* **Exercise**
Look through the entries below. Report each line that has the word "innovations" in it.

### Available data ###

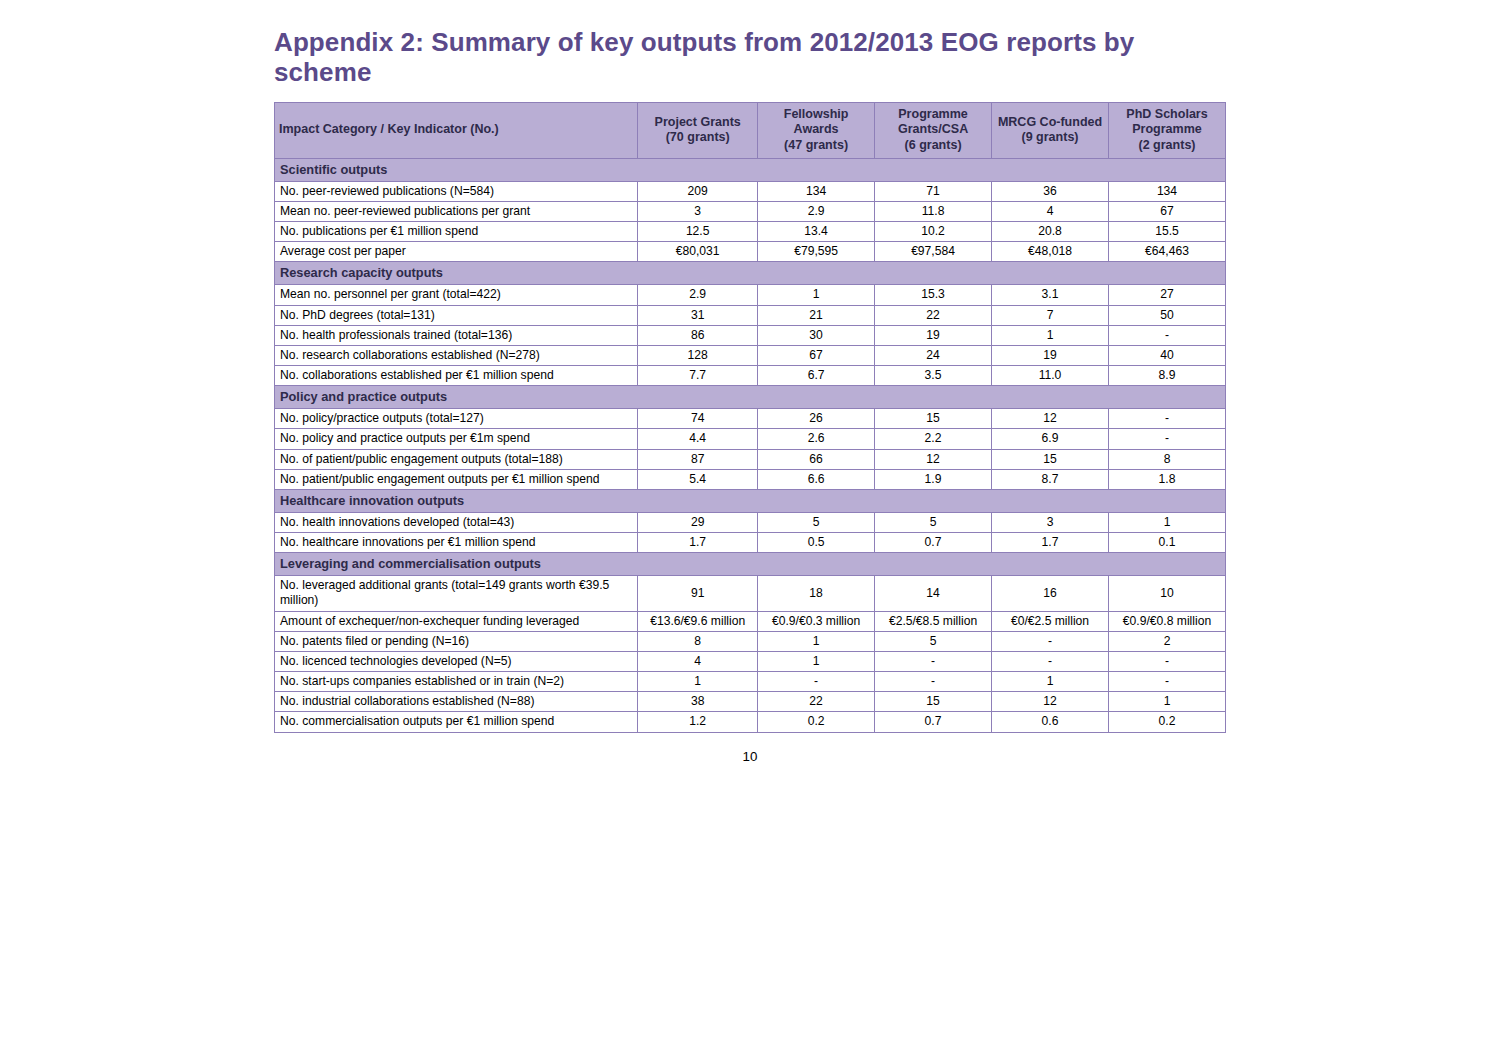Appendix 2: Summary of key outputs from 2012/2013 EOG reports by scheme
| Impact Category / Key Indicator (No.) | Project Grants (70 grants) | Fellowship Awards (47 grants) | Programme Grants/CSA (6 grants) | MRCG Co-funded (9 grants) | PhD Scholars Programme (2 grants) |
| --- | --- | --- | --- | --- | --- |
| Scientific outputs |
| No. peer-reviewed publications (N=584) | 209 | 134 | 71 | 36 | 134 |
| Mean no. peer-reviewed publications per grant | 3 | 2.9 | 11.8 | 4 | 67 |
| No. publications per €1 million spend | 12.5 | 13.4 | 10.2 | 20.8 | 15.5 |
| Average cost per paper | €80,031 | €79,595 | €97,584 | €48,018 | €64,463 |
| Research capacity outputs |
| Mean no. personnel per grant (total=422) | 2.9 | 1 | 15.3 | 3.1 | 27 |
| No. PhD degrees (total=131) | 31 | 21 | 22 | 7 | 50 |
| No. health professionals trained (total=136) | 86 | 30 | 19 | 1 | - |
| No. research collaborations established (N=278) | 128 | 67 | 24 | 19 | 40 |
| No. collaborations established per €1 million spend | 7.7 | 6.7 | 3.5 | 11.0 | 8.9 |
| Policy and practice outputs |
| No. policy/practice outputs (total=127) | 74 | 26 | 15 | 12 | - |
| No. policy and practice outputs per €1m spend | 4.4 | 2.6 | 2.2 | 6.9 | - |
| No. of patient/public engagement outputs (total=188) | 87 | 66 | 12 | 15 | 8 |
| No. patient/public engagement outputs per €1 million spend | 5.4 | 6.6 | 1.9 | 8.7 | 1.8 |
| Healthcare innovation outputs |
| No. health innovations developed (total=43) | 29 | 5 | 5 | 3 | 1 |
| No. healthcare innovations per €1 million spend | 1.7 | 0.5 | 0.7 | 1.7 | 0.1 |
| Leveraging and commercialisation outputs |
| No. leveraged additional grants (total=149 grants worth €39.5 million) | 91 | 18 | 14 | 16 | 10 |
| Amount of exchequer/non-exchequer funding leveraged | €13.6/€9.6 million | €0.9/€0.3 million | €2.5/€8.5 million | €0/€2.5 million | €0.9/€0.8 million |
| No. patents filed or pending (N=16) | 8 | 1 | 5 | - | 2 |
| No. licenced technologies developed (N=5) | 4 | 1 | - | - | - |
| No. start-ups companies established or in train (N=2) | 1 | - | - | 1 | - |
| No. industrial collaborations established (N=88) | 38 | 22 | 15 | 12 | 1 |
| No. commercialisation outputs per €1 million spend | 1.2 | 0.2 | 0.7 | 0.6 | 0.2 |
10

###

* **Output of the exercise**
| No. health innovations developed (total=43) | 29 | 5 | 5 | 3 | 1 |
| No. healthcare innovations per €1 million spend | 1.7 | 0.5 | 0.7 | 1.7 | 0.1 |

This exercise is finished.